State agencies are preparing for a potential slowdown in transportation projects. Glessner said TxDOT can borrow funds on a short-term basis to cover the operations of the department for several months.
Congress has let the program expire for a few days in the past, but it has not been lengthy enough to interrupt construction projects, Glessner said.
Federal funding does not just affect TxDOT projects or highway projects, Clark said. The funding from HTF can be used for transit services for local government agencies, such as the Metropolitan Transit Authority of Harris County and The Woodlands, for capital purchases, maintenance costs and to offset operating expenses.
Funds from the HTF also go toward improvement and transportation plans, park and pathway projects and environmental programs, such as the reduction of vehicle emissions on roadways, Clark said.
H-GAC officials estimate about $1.7 billion of H-GAC's $3.5 billion 2018 Transportation Improvement Program—a four-year plan of transportation projects approved to receive federal funding—will receive federal money between 2015 and 2018.
Short-term, long-term solutions
With MAP 21 set to expire in May, Congress will be faced with passing a new transportation funding bill this next session.
"There's no question that we're going to extend the [HTF]," Brady said. "It has strong bipartisan support. It would be irresponsible to not extend it. So my guess is that Congress will extend the trust fund for a shorter period, maybe a year or two, [but not] the six years that most of us would [prefer]."
Brady said the challenge, however, is finding a long-term solution to federal transportation funding.
Kavinoky said any long-term solution should meet three criteria: the funding solution must be able to be collected today, it must raise enough sustainable funding and it has to be transportation related.
"We should increase the federal gas and diesel taxes and index them to inflation," she said. "Then we need to [look] at what we're going to do as cars become more fuel efficient."
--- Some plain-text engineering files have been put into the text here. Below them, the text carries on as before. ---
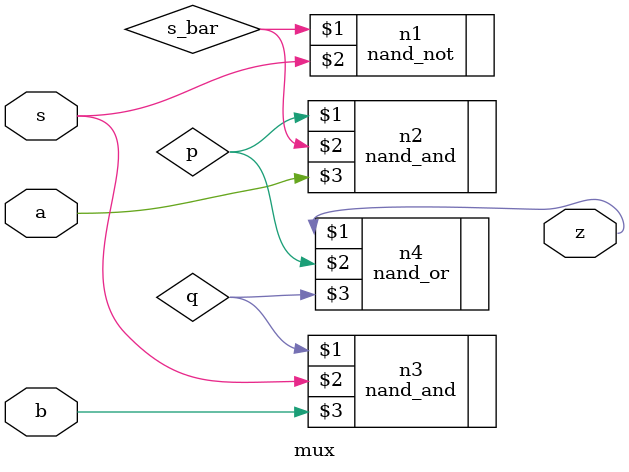
<source format=v>
module mux(z,s,a,b);
input a,b,s;
output z;
wire s_bar,p,q;

nand_not n1(s_bar,s);
nand_and n2(p,s_bar,a);
nand_and n3(q,s,b);
nand_or n4(z,p,q);

endmodule

</source>
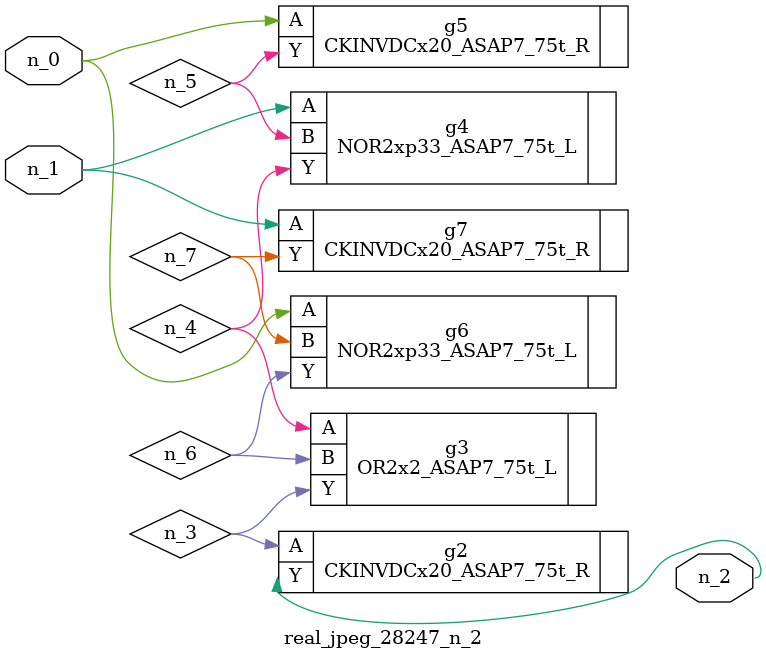
<source format=v>
module real_jpeg_28247_n_2 (n_1, n_0, n_2);

input n_1;
input n_0;

output n_2;

wire n_5;
wire n_4;
wire n_6;
wire n_7;
wire n_3;

CKINVDCx20_ASAP7_75t_R g5 ( 
.A(n_0),
.Y(n_5)
);

NOR2xp33_ASAP7_75t_L g6 ( 
.A(n_0),
.B(n_7),
.Y(n_6)
);

NOR2xp33_ASAP7_75t_L g4 ( 
.A(n_1),
.B(n_5),
.Y(n_4)
);

CKINVDCx20_ASAP7_75t_R g7 ( 
.A(n_1),
.Y(n_7)
);

CKINVDCx20_ASAP7_75t_R g2 ( 
.A(n_3),
.Y(n_2)
);

OR2x2_ASAP7_75t_L g3 ( 
.A(n_4),
.B(n_6),
.Y(n_3)
);


endmodule
</source>
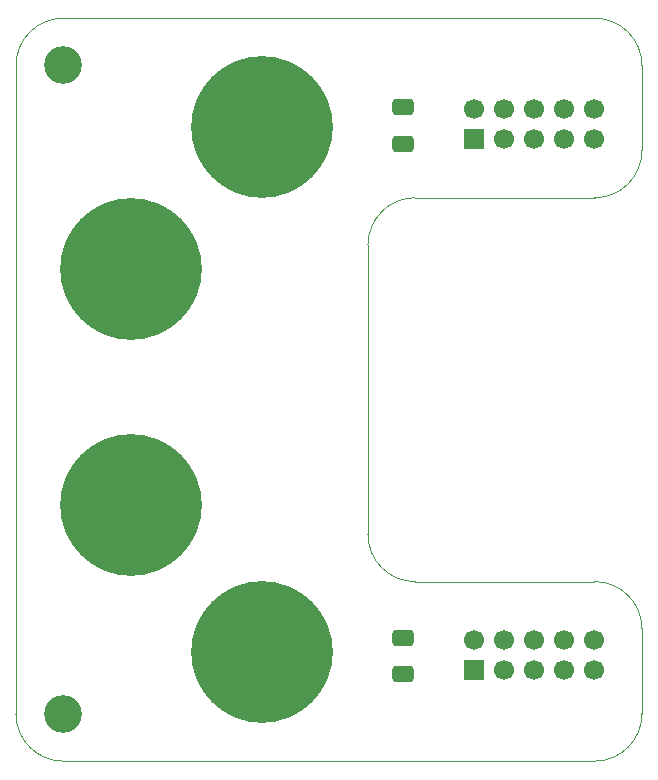
<source format=gts>
G04 #@! TF.GenerationSoftware,KiCad,Pcbnew,9.0.3*
G04 #@! TF.CreationDate,2025-08-14T23:55:57-06:00*
G04 #@! TF.ProjectId,ProtoboardSourcePCB,50726f74-6f62-46f6-9172-64536f757263,rev?*
G04 #@! TF.SameCoordinates,Original*
G04 #@! TF.FileFunction,Soldermask,Top*
G04 #@! TF.FilePolarity,Negative*
%FSLAX46Y46*%
G04 Gerber Fmt 4.6, Leading zero omitted, Abs format (unit mm)*
G04 Created by KiCad (PCBNEW 9.0.3) date 2025-08-14 23:55:57*
%MOMM*%
%LPD*%
G01*
G04 APERTURE LIST*
G04 Aperture macros list*
%AMRoundRect*
0 Rectangle with rounded corners*
0 $1 Rounding radius*
0 $2 $3 $4 $5 $6 $7 $8 $9 X,Y pos of 4 corners*
0 Add a 4 corners polygon primitive as box body*
4,1,4,$2,$3,$4,$5,$6,$7,$8,$9,$2,$3,0*
0 Add four circle primitives for the rounded corners*
1,1,$1+$1,$2,$3*
1,1,$1+$1,$4,$5*
1,1,$1+$1,$6,$7*
1,1,$1+$1,$8,$9*
0 Add four rect primitives between the rounded corners*
20,1,$1+$1,$2,$3,$4,$5,0*
20,1,$1+$1,$4,$5,$6,$7,0*
20,1,$1+$1,$6,$7,$8,$9,0*
20,1,$1+$1,$8,$9,$2,$3,0*%
G04 Aperture macros list end*
%ADD10C,3.200000*%
%ADD11RoundRect,0.250000X0.650000X-0.412500X0.650000X0.412500X-0.650000X0.412500X-0.650000X-0.412500X0*%
%ADD12C,12.000000*%
%ADD13R,1.700000X1.700000*%
%ADD14C,1.700000*%
%ADD15RoundRect,0.250000X-0.650000X0.412500X-0.650000X-0.412500X0.650000X-0.412500X0.650000X0.412500X0*%
G04 #@! TA.AperFunction,Profile*
%ADD16C,0.050000*%
G04 #@! TD*
G04 APERTURE END LIST*
D10*
X114200000Y-98700000D03*
X114200000Y-43800000D03*
D11*
X143000000Y-50462500D03*
X143000000Y-47337500D03*
D12*
X131000000Y-93500000D03*
X119900000Y-61000000D03*
D13*
X149000000Y-95000000D03*
D14*
X149000000Y-92460000D03*
X151540000Y-95000000D03*
X151540000Y-92460000D03*
X154080000Y-95000000D03*
X154080000Y-92460000D03*
X156620000Y-95000000D03*
X156620000Y-92460000D03*
X159160000Y-95000000D03*
X159160000Y-92460000D03*
D15*
X143000000Y-92237500D03*
X143000000Y-95362500D03*
D12*
X131000000Y-49000000D03*
D13*
X149000000Y-50000000D03*
D14*
X149000000Y-47460000D03*
X151540000Y-50000000D03*
X151540000Y-47460000D03*
X154080000Y-50000000D03*
X154080000Y-47460000D03*
X156620000Y-50000000D03*
X156620000Y-47460000D03*
X159160000Y-50000000D03*
X159160000Y-47460000D03*
D12*
X119900000Y-81000000D03*
D16*
X159200000Y-39800000D02*
G75*
G02*
X163200000Y-43800000I0J-4000000D01*
G01*
X144000000Y-87500000D02*
G75*
G02*
X140000000Y-83500000I0J4000000D01*
G01*
X144000000Y-87500000D02*
X159171573Y-87500000D01*
X163200000Y-51000000D02*
G75*
G02*
X159200000Y-55000000I-4000000J0D01*
G01*
X159171573Y-87500000D02*
G75*
G02*
X163200000Y-91471573I28427J-4000000D01*
G01*
X163200000Y-98671573D02*
G75*
G02*
X159228427Y-102700000I-4000000J-28427D01*
G01*
X110200000Y-43800000D02*
G75*
G02*
X114200000Y-39800000I4000000J0D01*
G01*
X163200000Y-91471575D02*
X163200000Y-98671573D01*
X114228427Y-102699999D02*
X159228427Y-102700000D01*
X144000000Y-55000000D02*
X159200000Y-55000000D01*
X140000000Y-59000000D02*
X140000000Y-83500000D01*
X110200000Y-43800000D02*
X110200000Y-98728427D01*
X114228427Y-102700000D02*
G75*
G02*
X110200000Y-98728427I-28427J4000000D01*
G01*
X163200000Y-43800000D02*
X163200000Y-51000000D01*
X140000000Y-59000000D02*
G75*
G02*
X144000000Y-55000000I4000000J0D01*
G01*
X114200000Y-39800000D02*
X159200000Y-39800000D01*
M02*

</source>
Brady said there are more cons than pros to increasing the gas tax because of the need to reform the HTF. As a donor state, Texas also sends more gas revenue to Washington than it receives for transportation funds, so there is no incentive for Texas to pay a higher gasoline tax, he said.
State Rep. Patricia Harless, R-Spring, said the state receives about 70 cents in transportation funding per dollar of the gas revenue sent to Washington. Despite an estimated $5 billion transportation funding shortfall at the state level, Harless said she believes the state should address the shortfall itself.
"The money we get from the federal government is important, but we're losing 20–30 cents on the dollar," Harless said. "I don't want to send any more money to the federal government than I have to."
One long-term solution to fixing the federal problem could be the passage of the Transportation Empowerment Act, which would send the bulk of the highway gas tax money back to the states, Brady said.
"It gives more control to the states and requires less paperwork, so you're getting these projects done more quickly," he said. "That still doesn't have the majority support, but I think, long-term, that's a real solution."
The American Association of State Highway and Transportation Officials released a list of 38 possible funding sources in November, including various transportation taxes, registration fees and user fees. AASHTO estimates a 10-cent increase in the gas tax would yield $13.21 billion more revenue in 2014 and $78.12 billion more from 2015–20.